On the upside, everything is looking good. I'm locked up tight, but that's nothing new. The baby is high (no kidding, I think an ENT could probably see feet), but then, Katie was up like that five hours after my water broke.

My dad is out of town for the weekend, and my mom hasn't arrived yet. Inclement weather is predicted for tonight. Maybe the inconvenience will bring him along.

Posted by me at 8:24 PM | Comments (2)

Missing out

So yesterday, it got back up into the mid 60's. Of course, yesterday was the day Jamie's tired caught up with her again, so the girls basically came home from school, slept until dinnertime, after which it was dark.

I hate not getting them out into the sunshine on the warm and beautiful days, especially when they're still rare enough to be gifts.

Did I mention we're expecting snow again this evening?

Posted by me at 9:49 AM | Comments (0)

March 3, 2008

Bullets without dots

It was 70 yesterday. It is snowing tonight. Enough that we lost the satellite hours ago. And my dad is talking about snowmen.

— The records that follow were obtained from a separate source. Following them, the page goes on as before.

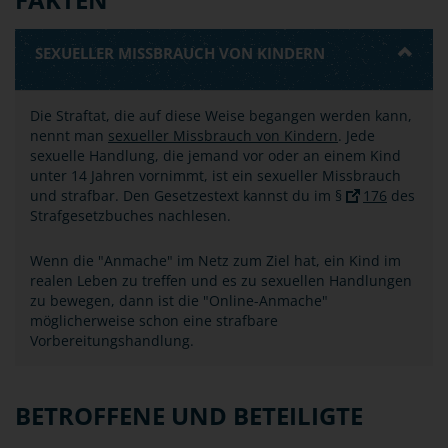
SEXUELLER MISSBRAUCH VON KINDERN
Die Straftat, die auf diese Weise begangen werden kann,
nennt man
sexueller Missbrauch von Kindern
. Jede
sexuelle Handlung, die jemand vor oder an einem Kind
unter 14 Jahren vornimmt, ist ein sexueller Missbrauch
und strafbar. Den Gesetzestext kannst du im §
176
des
Strafgesetzbuches nachlesen.
Wenn die "Anmache" im Netz zum Ziel hat, ein Kind im
realen Leben zu treffen und es zu sexuellen Handlungen
zu bewegen, dann ist die "Online-Anmache"
möglicherweise schon eine strafbare
Vorbereitungshandlung.
BETROFFENE UND BETEILIGTE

I'd post pictures, but my hard drive is so full I can barely open new applications, much less fit another picture on it. I need to burn some stuff and delete, but I end up talking/hanging out with the kids/trying to knock stuff off my list instead.

Katie started TKD. She's so tiny! And yet, she's good. Seriously, she can mimic the older kids well enough to correct minor mistakes in form. She can also spin circles like a Tasmanian devil.

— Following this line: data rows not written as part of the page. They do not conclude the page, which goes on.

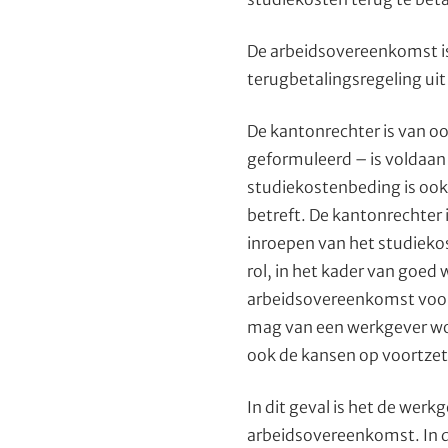
De arbeidsovereenkomst is
terugbetalingsregeling ui
De kantonrechter is van oo
geformuleerd – is voldaan 
studiekostenbeding is ook 
betreft. De kantonrechter 
inroepen van het studiekos
rol, in het kader van goed
arbeidsovereenkomst voor 
mag van een werkgever word
ook de kansen op voortzet
In dit geval is het de werk
arbeidsovereenkomst. In 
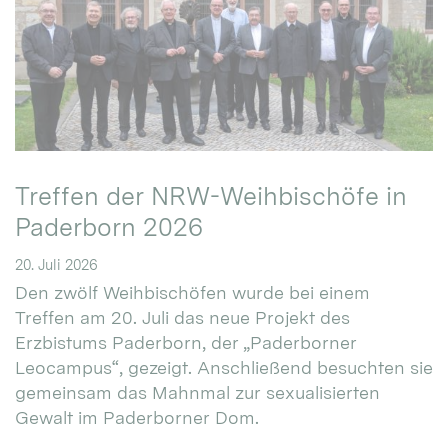
Treffen der NRW-Weihbischöfe in
Paderborn 2026
20. Juli 2026
Den zwölf Weihbischöfen wurde bei einem
Treffen am 20. Juli das neue Projekt des
Erzbistums Paderborn, der „Paderborner
Leocampus“, gezeigt. Anschließend besuchten sie
gemeinsam das Mahnmal zur sexualisierten
Gewalt im Paderborner Dom.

I'm still pregnant. In spite of occassionally having contractions whose numbers give me hope, if not their strength. I'm ready to be done, even though I'm still not completely adjusted to the fact that when I'm done, there will be another kid in this house. A boy, to be sure. Hmm. I forgot to mention that. A little over two weeks ago, I had a sonogram to make sure the kid is butt up. He is, and he neglected to make use of the sex change opportunity provided to him by my overactive imagination. I guess that pretty much settles it. On a brighter note, I think we have a name. I'm less thrilled than I ought to be, because the name he'll go by is more a matter of default than a true decision. Not exactly the way I imagined we'd pick a kids name, but I guess what sticks in your head is, well, what sticks in your head.